There were two issues which Dept Sgt Stuart Hinton and Sgt Chris Jones were forced to address and which, had they given the wrong answers, could have seen them on the wrong side of a locked cell door.
First and most serious was the suggestion that they had both misled the MPs last month when they gave evidence - Hinton by claiming he did not refer to home secretary Theresa May as "this woman" during a meeting with the fallen government minister Andrew Mitchell, and Jones because he had suggested he had no previous complaints against the latter.
As it turned out, neither was true and had the officers refused to correct the record they would, as committee Keith Vaz explained in great theatrical detail, have been reported to the Commons and then to the privileges committee.
And that is where the real trouble would have started. But they both made statements apologising for inadvertently misleading the committee and insisting it had not been deliberate.
Hinton said he had listened again to a tape of the meeting and agreed he must have been referring to May when he used the expression "this woman". That was inappropriate and he had written to the home secretary to apologise, he said.
Jones said he had misunderstood the original question about his record and confirmed that he had, in fact, been subjected to 13 complaints against him during his long career, with only two resulting in action. He also apologised.
That lifted the immediate threat of contempt of parliament. But there was also a more tortuous, uncomfortable and occasionally fractious part to the session when both men offered an apology, of sorts, to Mitchell.
It was one of those, "I do not believe I did anything wrong but I apologise for the distress he has suffered" apologies of the sort politicians are familiar with.

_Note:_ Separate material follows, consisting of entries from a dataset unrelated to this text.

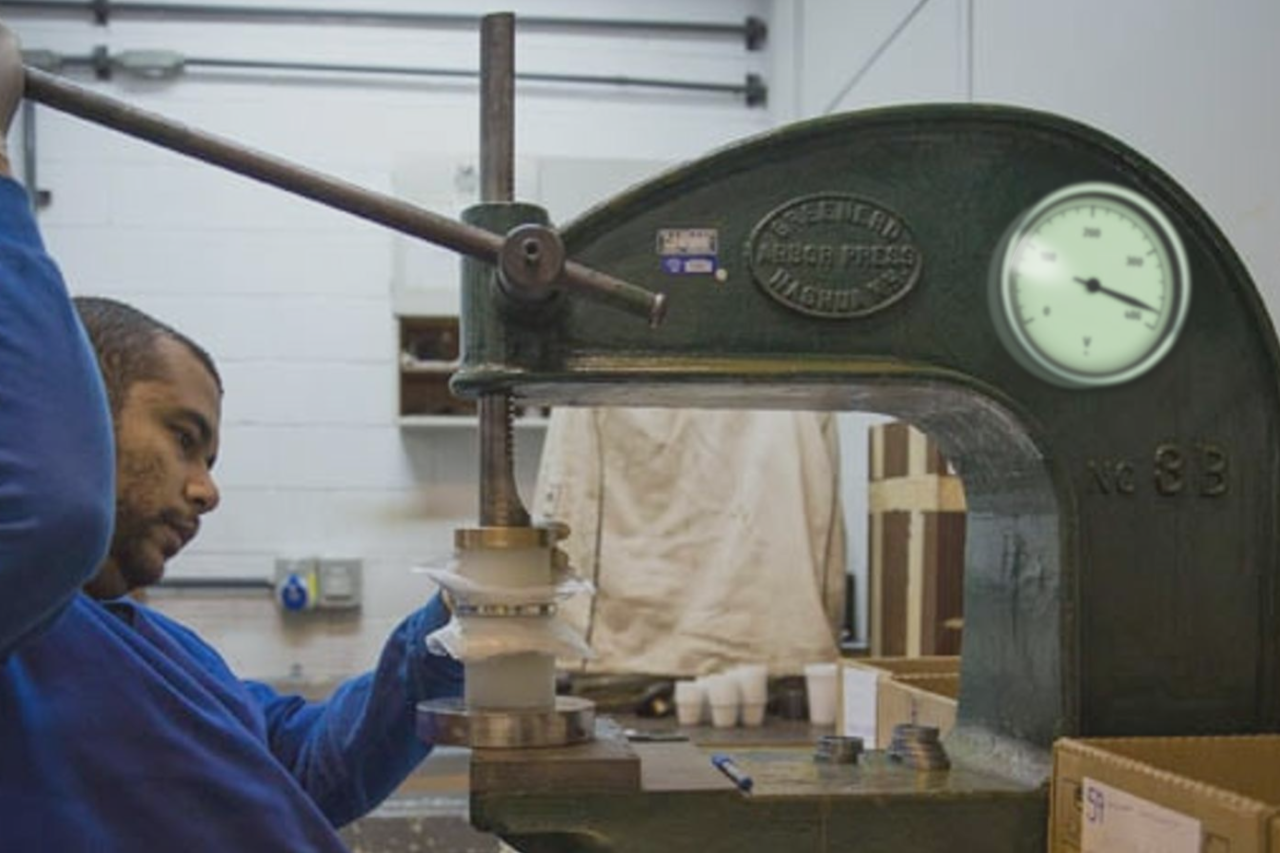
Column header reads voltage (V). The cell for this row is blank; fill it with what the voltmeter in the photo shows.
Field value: 380 V
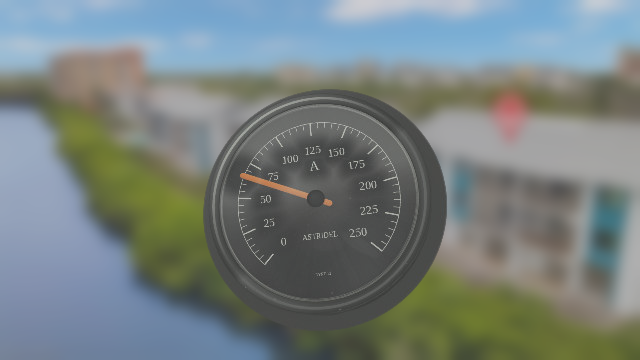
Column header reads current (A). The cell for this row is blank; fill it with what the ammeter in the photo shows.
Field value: 65 A
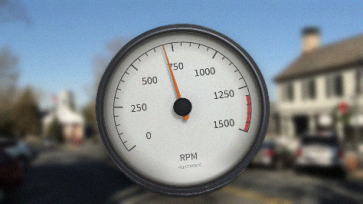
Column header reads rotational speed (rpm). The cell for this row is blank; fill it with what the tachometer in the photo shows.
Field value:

This all related to the meeting the officers had with Mitchell to discuss the original "Plebgate" affair which saw Mitchell resign as a minister after allegedly swearing at officers at the Downing Street gates when they refused to let him cycle through them. That incident remains under investigation.
Hinton's apology was the most direct. He read a prepared statement declaring: "While the committee appears to believe that we are indifferent to Mr Mitchell's predicament and the distress caused to him and his family since the original incident in Downing Street, we are not. I am not.

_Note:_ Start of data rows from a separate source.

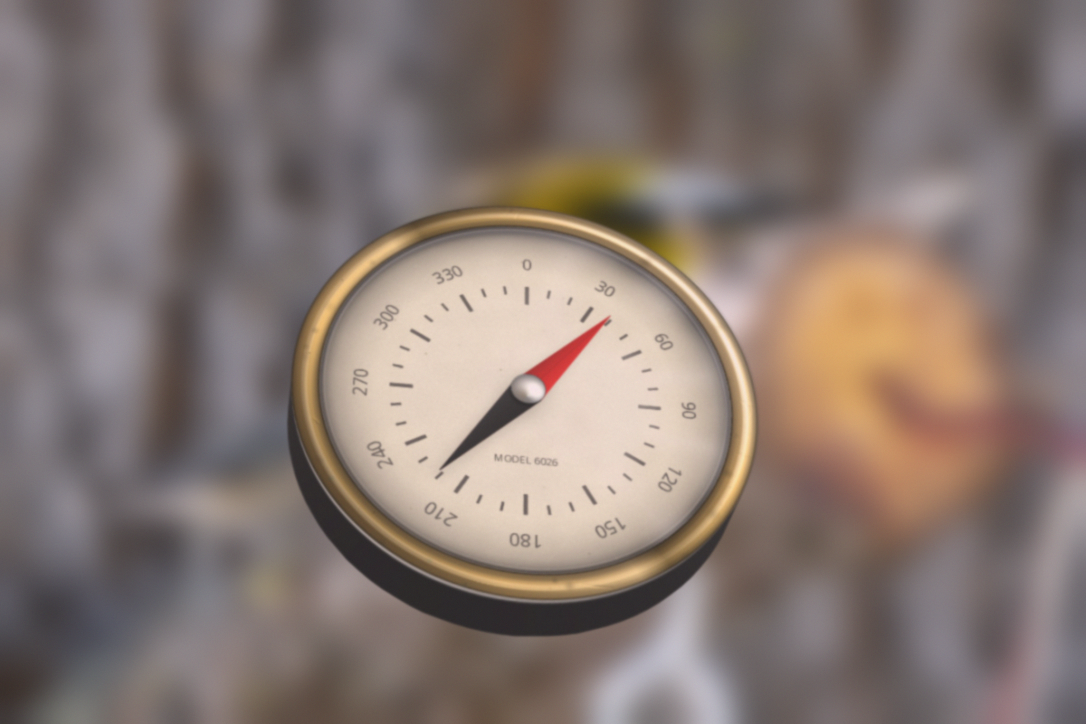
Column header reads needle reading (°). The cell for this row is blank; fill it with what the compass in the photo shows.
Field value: 40 °
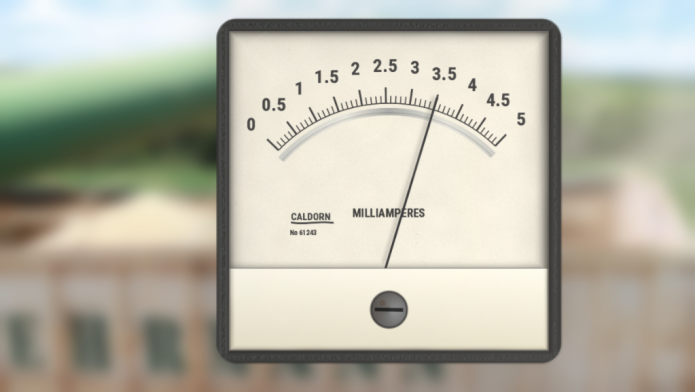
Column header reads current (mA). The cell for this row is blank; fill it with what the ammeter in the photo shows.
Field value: 3.5 mA
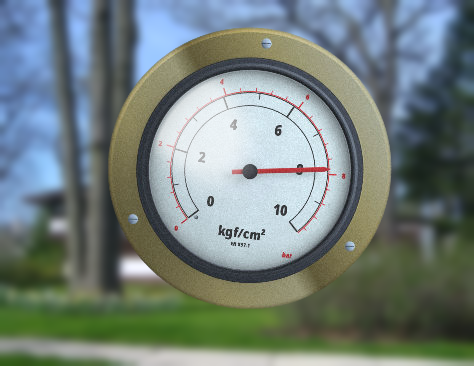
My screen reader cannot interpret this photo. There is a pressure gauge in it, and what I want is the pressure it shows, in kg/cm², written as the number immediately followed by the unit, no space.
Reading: 8kg/cm²
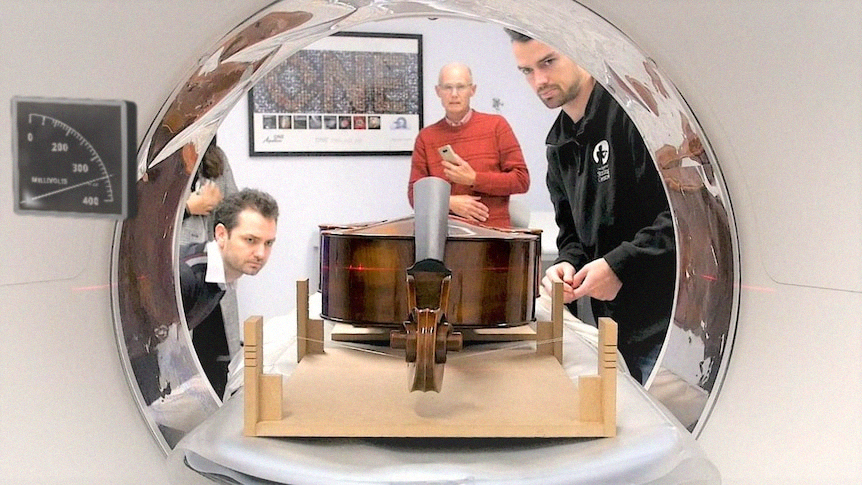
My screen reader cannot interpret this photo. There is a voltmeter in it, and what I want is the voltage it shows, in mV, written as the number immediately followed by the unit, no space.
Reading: 350mV
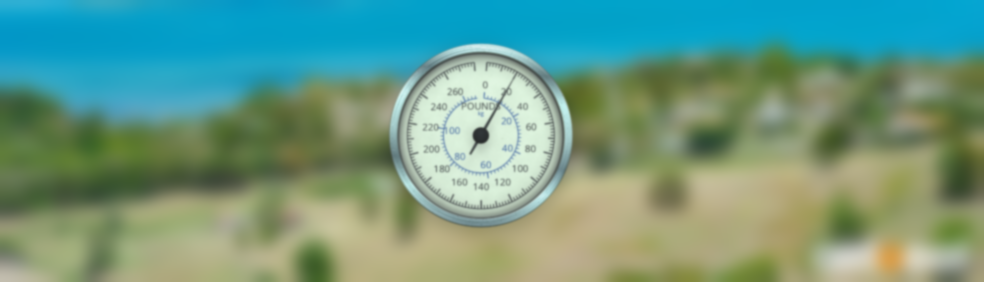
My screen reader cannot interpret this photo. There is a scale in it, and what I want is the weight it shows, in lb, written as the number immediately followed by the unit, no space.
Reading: 20lb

"Each of us fully recognises and regrets that fact that such distress has been caused. We share the belief that the investigation into the original incident in Downing Street has already taken a disproportionate period of time and should be resolved in the interests of all parties without delay."

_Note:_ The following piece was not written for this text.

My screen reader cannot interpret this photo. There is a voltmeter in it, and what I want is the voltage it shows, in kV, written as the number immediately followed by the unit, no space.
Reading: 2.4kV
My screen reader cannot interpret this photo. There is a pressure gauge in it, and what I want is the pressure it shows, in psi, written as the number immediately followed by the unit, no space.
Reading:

And asked if that was an apology to Mitchell, he said it was, but added: "I cannot apologise for something I have not done".
Jones repeated the same written statement but refused to go any further at all, insisting he, too, could not apologise for something he had not done.
If members of the press and public watching the session were left confused, so were some of the committee members. However, threats of contempt appear to have been lifted and it will now be for yet another inquiry to decide whether the two men did, indeed, do anything wrong.
This still has a very long way to go.